I am aware that my father will not let this transgression stand. His influence is vast, his resources formidable. He has eyes and ears in every corner of society, and he will use them to find me. I must be vigilant, always one step ahead, always blending into the background. Emotion would be a liability now, a crack in my ever-covering armor, and so its absence is my strength. 

I have heard of a place, a school, where young minds are nurtured, where the future is forged not from the cold metal of obedience but from the fires of creativity and individuality. I plan to go there, to learn not just how to blend in, but how to live. I do not feel excitement at this prospect, but I recognize its importance. It is a place where my father's reach may finally falter, where I can be more than a number, more than an object. It can be home, a place that I can go.

I do not dream, but I calculate. I strategize. I plan. I know the dangers that lie ahead, the traps that my father will set. I am prepared to face them, to outthink the man who made me what I am. I will use the tools he gave me—logic, reason, the ability to detach from the human frailties he so despised—to build a future for myself. The tools he gave me will be his own downfall, nurturing me will be his biggest mistake.
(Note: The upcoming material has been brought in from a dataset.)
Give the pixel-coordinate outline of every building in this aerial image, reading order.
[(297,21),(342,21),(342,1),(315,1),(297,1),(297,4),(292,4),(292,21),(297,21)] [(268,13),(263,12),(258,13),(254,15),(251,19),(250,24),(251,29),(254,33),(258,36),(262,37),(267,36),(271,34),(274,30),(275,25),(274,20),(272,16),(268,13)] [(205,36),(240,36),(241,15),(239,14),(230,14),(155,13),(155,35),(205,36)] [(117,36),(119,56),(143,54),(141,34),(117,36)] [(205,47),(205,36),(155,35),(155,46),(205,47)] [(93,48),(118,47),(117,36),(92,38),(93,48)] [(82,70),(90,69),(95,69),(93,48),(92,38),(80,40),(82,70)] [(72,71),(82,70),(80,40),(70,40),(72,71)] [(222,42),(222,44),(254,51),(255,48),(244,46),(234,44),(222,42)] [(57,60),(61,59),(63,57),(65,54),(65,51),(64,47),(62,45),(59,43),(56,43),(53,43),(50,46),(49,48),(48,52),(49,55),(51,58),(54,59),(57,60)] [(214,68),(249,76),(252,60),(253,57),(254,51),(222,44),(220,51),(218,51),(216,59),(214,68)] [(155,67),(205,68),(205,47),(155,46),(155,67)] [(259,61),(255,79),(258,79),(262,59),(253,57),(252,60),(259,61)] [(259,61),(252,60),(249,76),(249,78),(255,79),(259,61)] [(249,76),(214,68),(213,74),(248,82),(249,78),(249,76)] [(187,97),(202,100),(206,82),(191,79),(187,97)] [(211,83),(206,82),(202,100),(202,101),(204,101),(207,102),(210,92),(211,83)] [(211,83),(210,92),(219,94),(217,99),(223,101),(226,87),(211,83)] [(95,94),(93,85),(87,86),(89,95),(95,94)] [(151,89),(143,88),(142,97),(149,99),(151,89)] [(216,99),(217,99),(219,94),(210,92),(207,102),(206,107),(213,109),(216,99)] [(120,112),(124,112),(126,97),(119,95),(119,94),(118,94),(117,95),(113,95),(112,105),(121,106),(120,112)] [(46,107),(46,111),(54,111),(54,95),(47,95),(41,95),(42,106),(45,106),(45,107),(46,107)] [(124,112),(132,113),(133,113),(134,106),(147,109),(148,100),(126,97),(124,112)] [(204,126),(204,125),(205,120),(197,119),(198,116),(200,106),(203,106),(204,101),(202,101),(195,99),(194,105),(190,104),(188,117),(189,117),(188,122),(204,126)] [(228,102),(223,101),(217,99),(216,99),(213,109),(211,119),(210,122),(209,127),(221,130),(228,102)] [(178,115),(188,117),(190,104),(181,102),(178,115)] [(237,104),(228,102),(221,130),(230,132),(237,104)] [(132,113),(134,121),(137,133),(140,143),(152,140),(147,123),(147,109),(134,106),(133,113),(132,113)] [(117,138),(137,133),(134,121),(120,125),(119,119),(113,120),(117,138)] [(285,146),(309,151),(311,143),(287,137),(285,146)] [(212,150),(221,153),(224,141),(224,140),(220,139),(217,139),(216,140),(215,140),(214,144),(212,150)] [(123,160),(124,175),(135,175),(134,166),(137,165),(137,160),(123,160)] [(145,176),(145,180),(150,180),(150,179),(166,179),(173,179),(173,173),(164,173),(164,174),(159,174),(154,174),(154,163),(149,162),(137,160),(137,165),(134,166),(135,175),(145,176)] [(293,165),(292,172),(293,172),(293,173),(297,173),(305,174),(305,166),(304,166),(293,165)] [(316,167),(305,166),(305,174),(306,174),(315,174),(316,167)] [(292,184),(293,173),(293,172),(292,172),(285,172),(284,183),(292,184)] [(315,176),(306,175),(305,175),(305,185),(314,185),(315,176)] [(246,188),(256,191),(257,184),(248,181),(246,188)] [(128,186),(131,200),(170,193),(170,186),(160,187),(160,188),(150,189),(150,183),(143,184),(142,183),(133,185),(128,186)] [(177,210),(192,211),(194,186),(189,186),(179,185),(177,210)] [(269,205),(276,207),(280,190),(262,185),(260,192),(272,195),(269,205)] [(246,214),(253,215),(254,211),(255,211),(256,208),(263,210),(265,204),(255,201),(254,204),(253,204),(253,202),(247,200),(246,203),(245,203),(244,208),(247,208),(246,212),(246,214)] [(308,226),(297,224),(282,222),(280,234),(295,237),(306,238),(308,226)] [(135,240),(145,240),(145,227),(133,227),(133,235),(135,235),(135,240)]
This future is not bright with hope, for hope is a feeling, and I am devoid of such things. But it is a future nonetheless, a series of moves on a chessboard that I navigate with precision. I am the pawn that has crossed the board, seeking to become something more, something beyond the scope of my father's vision. Something far, far more.

And when he comes for me, as I know he will, I will face him not as a son, but as an equal. I will show him that even his perfect, emotionless creation can outmaneuver the master. I will prove that even in the absence of feeling, there is a will, a desire for autonomy that cannot be quenched. I will bring down the man who had brung me up, 

So I move forward, one calculated step at a time, towards a future that is mine to shape. I am ready for whatever comes, for I am the boy who escaped the institution, the boy without emotion, the boy who will not be found.

ANHS..

Next week, ANHS will mark the commencement of an unprecedented chapter in my life—the initiation into a government school where the rules are strict, and the walls are impenetrable to outside influence. It's a fortress in its own right, a place where my father's tendrils of control cannot reach. Here, no outside contact is permitted, a policy that serves as a shield for my continued anonymity and safety. I recognize the strategic advantage of such an environment; it is the perfect hideaway for someone like me, a boy devoid of emotion, a boy who has become a fugitive from his own progenitor's designs. This school is not just an educational institution; it is my sanctuary, my stronghold against the looming threat of a father whose influence is both far-reaching and insidious. A place where I can be safe. While I do not feel the comforting embrace of security, I acknowledge its presence, as tangible as the walls that stand between me and the world outside.